--- EXERCISE AIM ---
Leaving out every image, restate all the records word for word.
[[ DATASET RECORDS open ]]
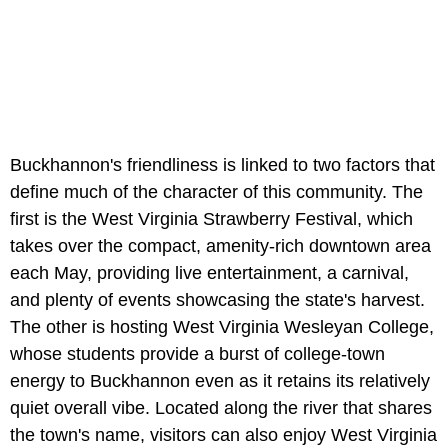
Buckhannon's friendliness is linked to two factors that
define much of the character of this community. The
first is the West Virginia Strawberry Festival, which
takes over the compact, amenity-rich downtown area
each May, providing live entertainment, a carnival,
and plenty of events showcasing the state's harvest.
The other is hosting West Virginia Wesleyan College,
whose students provide a burst of college-town
energy to Buckhannon even as it retains its relatively
quiet overall vibe. Located along the river that shares
the town's name, visitors can also enjoy West Virginia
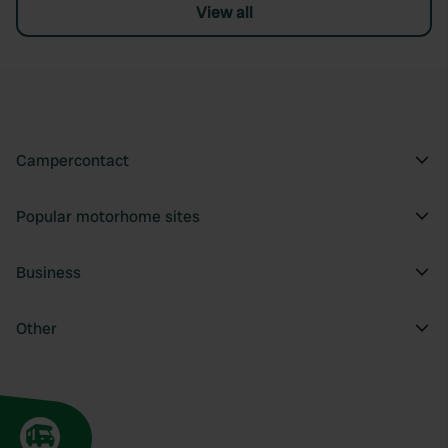
View all
Campercontact
Popular motorhome sites
Business
Other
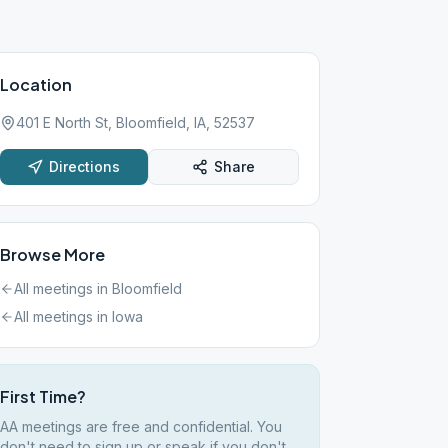
Location
401 E North St, Bloomfield, IA, 52537
Directions
Share
Browse More
All meetings in
Bloomfield
All meetings in
Iowa
First Time?
AA meetings are free and confidential. You
don't need to sign up or speak if you don't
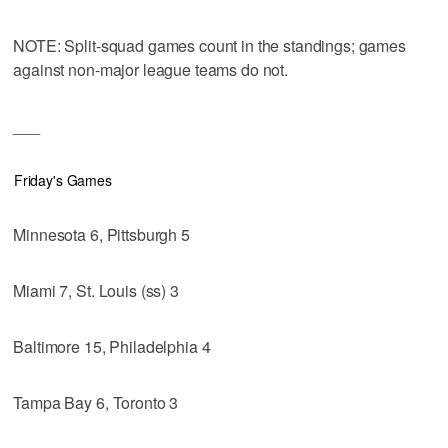
NOTE: Split-squad games count in the standings; games
against non-major league teams do not.
___
Friday's Games
Minnesota 6, Pittsburgh 5
Miami 7, St. Louis (ss) 3
Baltimore 15, Philadelphia 4
Tampa Bay 6, Toronto 3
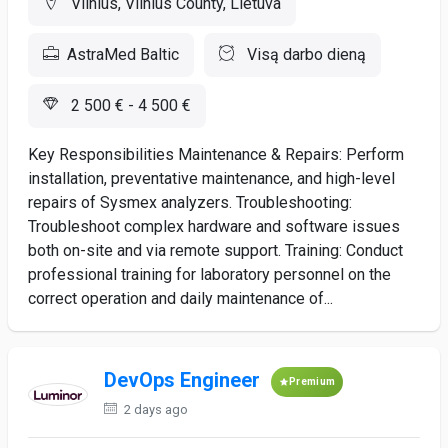
Vilnius, Vilnius County, Lietuva
AstraMed Baltic
Visą darbo dieną
2 500 € - 4 500 €
Key Responsibilities Maintenance & Repairs: Perform
installation, preventative maintenance, and high-level
repairs of Sysmex analyzers. Troubleshooting:
Troubleshoot complex hardware and software issues
both on-site and via remote support. Training: Conduct
professional training for laboratory personnel on the
correct operation and daily maintenance of...
DevOps Engineer
Premium
2 days ago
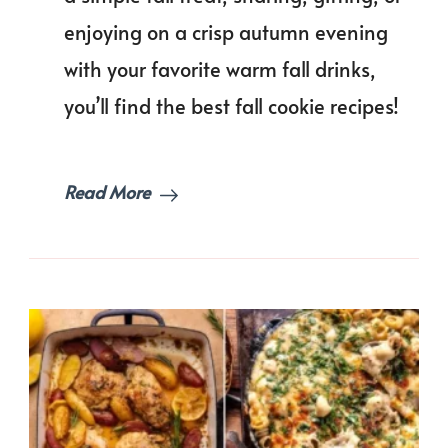
Can
enjoying on a crisp autumn evening
Bake
This
with your favorite warm fall drinks,
Autumn!
you’ll find the best fall cookie recipes!
Read More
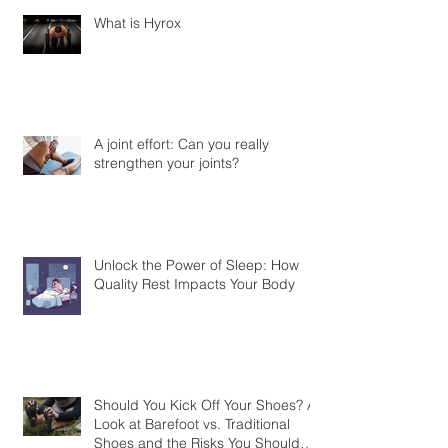
What is Hyrox
A joint effort: Can you really
strengthen your joints?
Unlock the Power of Sleep: How
Quality Rest Impacts Your Body
Should You Kick Off Your Shoes? A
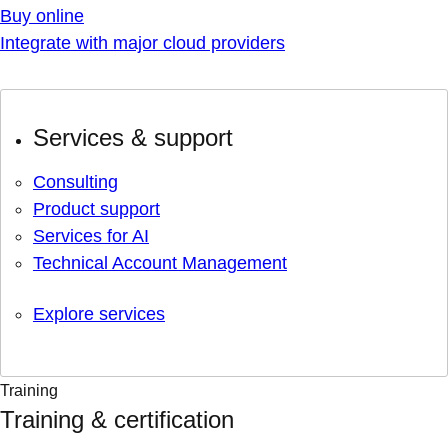
Buy online
Integrate with major cloud providers
Services & support
Consulting
Product support
Services for AI
Technical Account Management
Explore services
Training
Training & certification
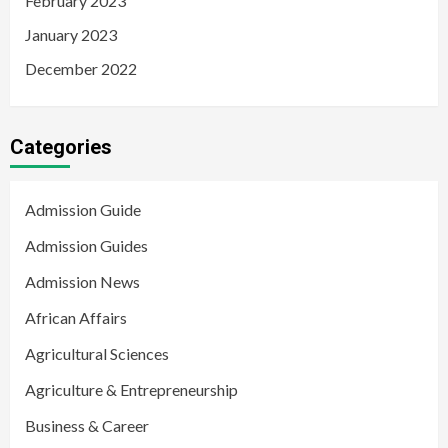
February 2023
January 2023
December 2022
Categories
Admission Guide
Admission Guides
Admission News
African Affairs
Agricultural Sciences
Agriculture & Entrepreneurship
Business & Career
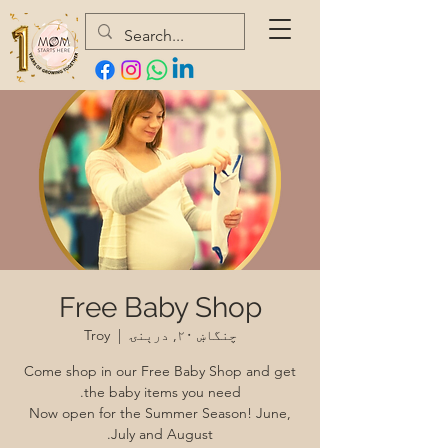
Free Baby Shop
Troy
  |  
چنگاښ ۲۰, درېنۍ
Come shop in our Free Baby Shop and get
Now open for the Summer Season! June,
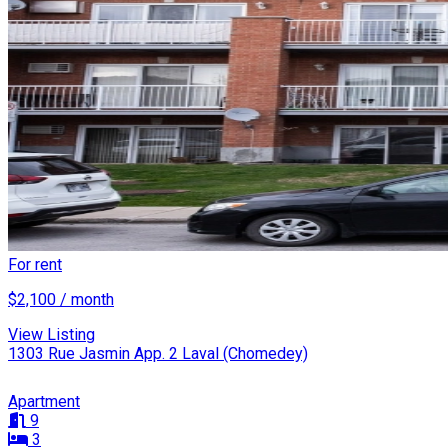
For rent
$2,100 / month
View Listing
1303 Rue Jasmin App. 2 Laval (Chomedey)
Apartment
9
3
[[ DATASET RECORDS closed ]]
--- SOLUTION TO THIS EXERCISE ---
Buckhannon's friendliness is linked to two factors that
define much of the character of this community. The
first is the West Virginia Strawberry Festival, which
takes over the compact, amenity-rich downtown area
each May, providing live entertainment, a carnival,
and plenty of events showcasing the state's harvest.
The other is hosting West Virginia Wesleyan College,
whose students provide a burst of college-town
energy to Buckhannon even as it retains its relatively
quiet overall vibe. Located along the river that shares
the town's name, visitors can also enjoy West Virginia
View all
Campercontact
Popular motorhome sites
Business
Other
Location
401 E North St, Bloomfield, IA, 52537
Directions
Share
Browse More
All meetings in
Bloomfield
All meetings in
Iowa
First Time?
AA meetings are free and confidential. You
don't need to sign up or speak if you don't
NOTE: Split-squad games count in the standings; games
against non-major league teams do not.
___
Friday's Games
Minnesota 6, Pittsburgh 5
Miami 7, St. Louis (ss) 3
Baltimore 15, Philadelphia 4
Tampa Bay 6, Toronto 3
Vilnius, Vilnius County, Lietuva
AstraMed Baltic
Visą darbo dieną
2 500 € - 4 500 €
Key Responsibilities Maintenance & Repairs: Perform
installation, preventative maintenance, and high-level
repairs of Sysmex analyzers. Troubleshooting:
Troubleshoot complex hardware and software issues
both on-site and via remote support. Training: Conduct
professional training for laboratory personnel on the
correct operation and daily maintenance of...
DevOps Engineer
Premium
2 days ago
Can
enjoying on a crisp autumn evening
Bake
This
with your favorite warm fall drinks,
Autumn!
you’ll find the best fall cookie recipes!
Read More
What is Hyrox
A joint effort: Can you really
strengthen your joints?
Unlock the Power of Sleep: How
Quality Rest Impacts Your Body
Should You Kick Off Your Shoes? A
Buy online
Integrate with major cloud providers
Services & support
Consulting
Product support
Services for AI
Technical Account Management
Explore services
Training
Training & certification
February 2023
January 2023
December 2022
Categories
Admission Guide
Admission Guides
Admission News
African Affairs
Agricultural Sciences
Agriculture & Entrepreneurship
Business & Career
Free Baby Shop
Troy
  |  
چنگاښ ۲۰, درېنۍ
Come shop in our Free Baby Shop and get
Now open for the Summer Season! June,
For rent
$2,100 / month
View Listing
1303 Rue Jasmin App. 2 Laval (Chomedey)
Apartment
9
3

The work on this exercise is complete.